PROBLEM REQUIREMENTS: Output each record exactly as given. Leave out every picture.

☆ ☆ ☆ ☆

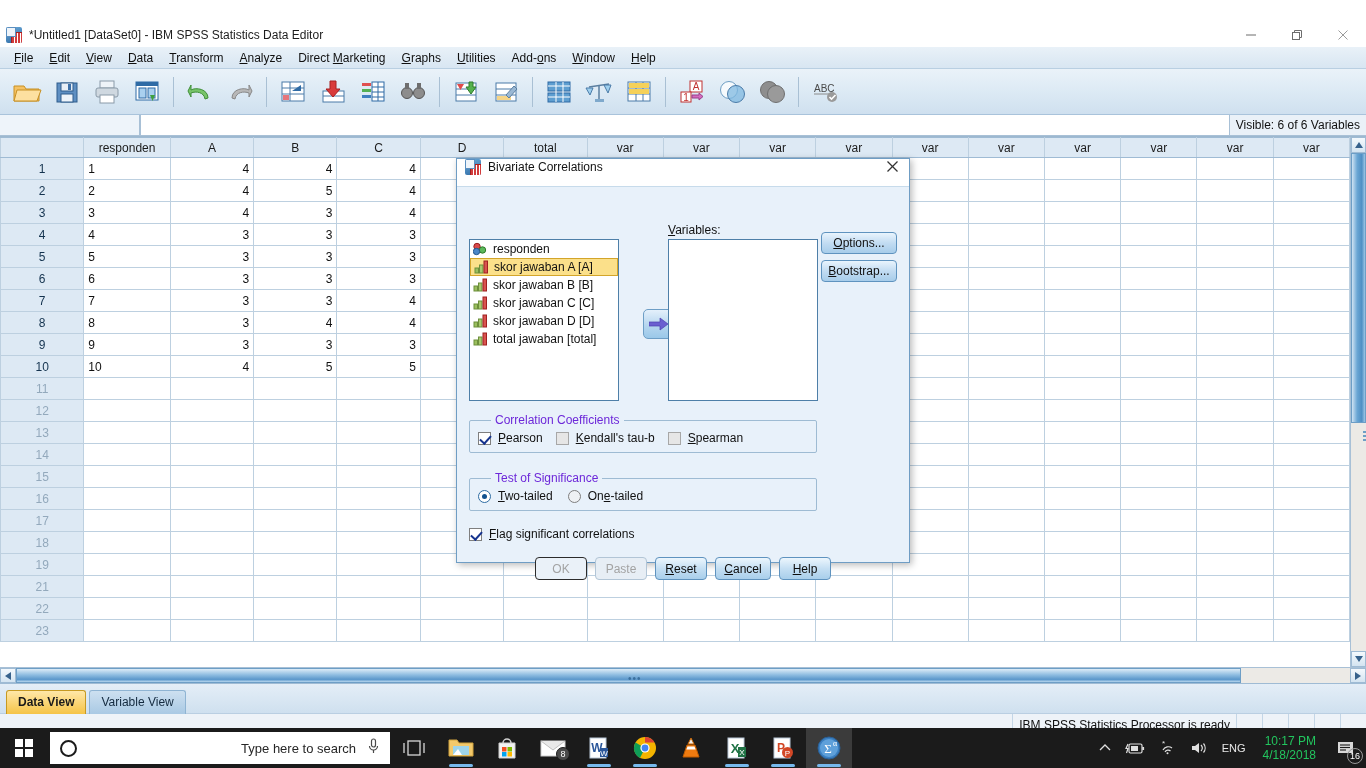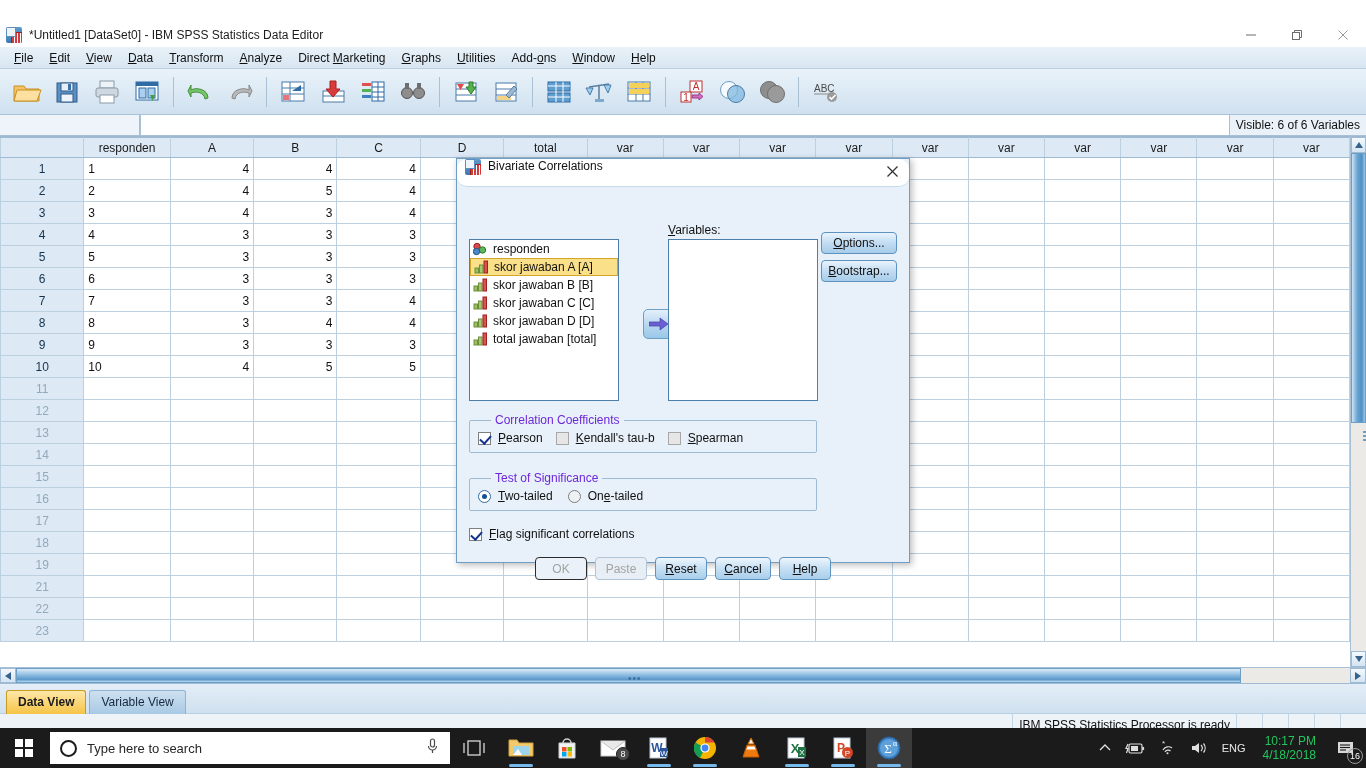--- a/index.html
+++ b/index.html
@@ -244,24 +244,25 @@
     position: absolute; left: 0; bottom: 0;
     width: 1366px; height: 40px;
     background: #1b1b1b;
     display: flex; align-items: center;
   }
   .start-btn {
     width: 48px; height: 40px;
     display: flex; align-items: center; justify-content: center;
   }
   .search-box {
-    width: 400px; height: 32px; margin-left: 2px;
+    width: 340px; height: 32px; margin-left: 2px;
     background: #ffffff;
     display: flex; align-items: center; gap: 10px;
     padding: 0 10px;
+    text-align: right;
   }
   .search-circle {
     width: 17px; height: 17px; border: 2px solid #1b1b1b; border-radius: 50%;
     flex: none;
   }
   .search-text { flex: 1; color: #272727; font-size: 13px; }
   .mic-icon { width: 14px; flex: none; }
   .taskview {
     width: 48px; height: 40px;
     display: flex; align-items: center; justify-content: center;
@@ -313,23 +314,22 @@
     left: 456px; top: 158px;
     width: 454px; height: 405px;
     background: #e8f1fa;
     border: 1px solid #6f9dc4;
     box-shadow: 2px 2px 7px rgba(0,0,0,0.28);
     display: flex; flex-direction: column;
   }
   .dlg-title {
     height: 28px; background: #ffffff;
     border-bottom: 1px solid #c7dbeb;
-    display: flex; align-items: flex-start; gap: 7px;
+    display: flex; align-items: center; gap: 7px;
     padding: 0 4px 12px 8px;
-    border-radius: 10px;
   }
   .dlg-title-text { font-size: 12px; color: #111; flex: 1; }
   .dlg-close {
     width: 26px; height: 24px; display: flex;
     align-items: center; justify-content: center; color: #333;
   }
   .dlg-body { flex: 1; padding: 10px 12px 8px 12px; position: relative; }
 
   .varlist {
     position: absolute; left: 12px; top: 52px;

☆ ☆ ☆ ☆

EXERCISE SOLUTION:
--- a/index.html
+++ b/index.html
@@ -244,24 +244,25 @@
     position: absolute; left: 0; bottom: 0;
     width: 1366px; height: 40px;
     background: #1b1b1b;
     display: flex; align-items: center;
   }
   .start-btn {
     width: 48px; height: 40px;
     display: flex; align-items: center; justify-content: center;
   }
   .search-box {
-    width: 400px; height: 32px; margin-left: 2px;
+    width: 340px; height: 32px; margin-left: 2px;
     background: #ffffff;
     display: flex; align-items: center; gap: 10px;
     padding: 0 10px;
+    text-align: right;
   }
   .search-circle {
     width: 17px; height: 17px; border: 2px solid #1b1b1b; border-radius: 50%;
     flex: none;
   }
   .search-text { flex: 1; color: #272727; font-size: 13px; }
   .mic-icon { width: 14px; flex: none; }
   .taskview {
     width: 48px; height: 40px;
     display: flex; align-items: center; justify-content: center;
@@ -313,23 +314,22 @@
     left: 456px; top: 158px;
     width: 454px; height: 405px;
     background: #e8f1fa;
     border: 1px solid #6f9dc4;
     box-shadow: 2px 2px 7px rgba(0,0,0,0.28);
     display: flex; flex-direction: column;
   }
   .dlg-title {
     height: 28px; background: #ffffff;
     border-bottom: 1px solid #c7dbeb;
-    display: flex; align-items: flex-start; gap: 7px;
+    display: flex; align-items: center; gap: 7px;
     padding: 0 4px 12px 8px;
-    border-radius: 10px;
   }
   .dlg-title-text { font-size: 12px; color: #111; flex: 1; }
   .dlg-close {
     width: 26px; height: 24px; display: flex;
     align-items: center; justify-content: center; color: #333;
   }
   .dlg-body { flex: 1; padding: 10px 12px 8px 12px; position: relative; }
 
   .varlist {
     position: absolute; left: 12px; top: 52px;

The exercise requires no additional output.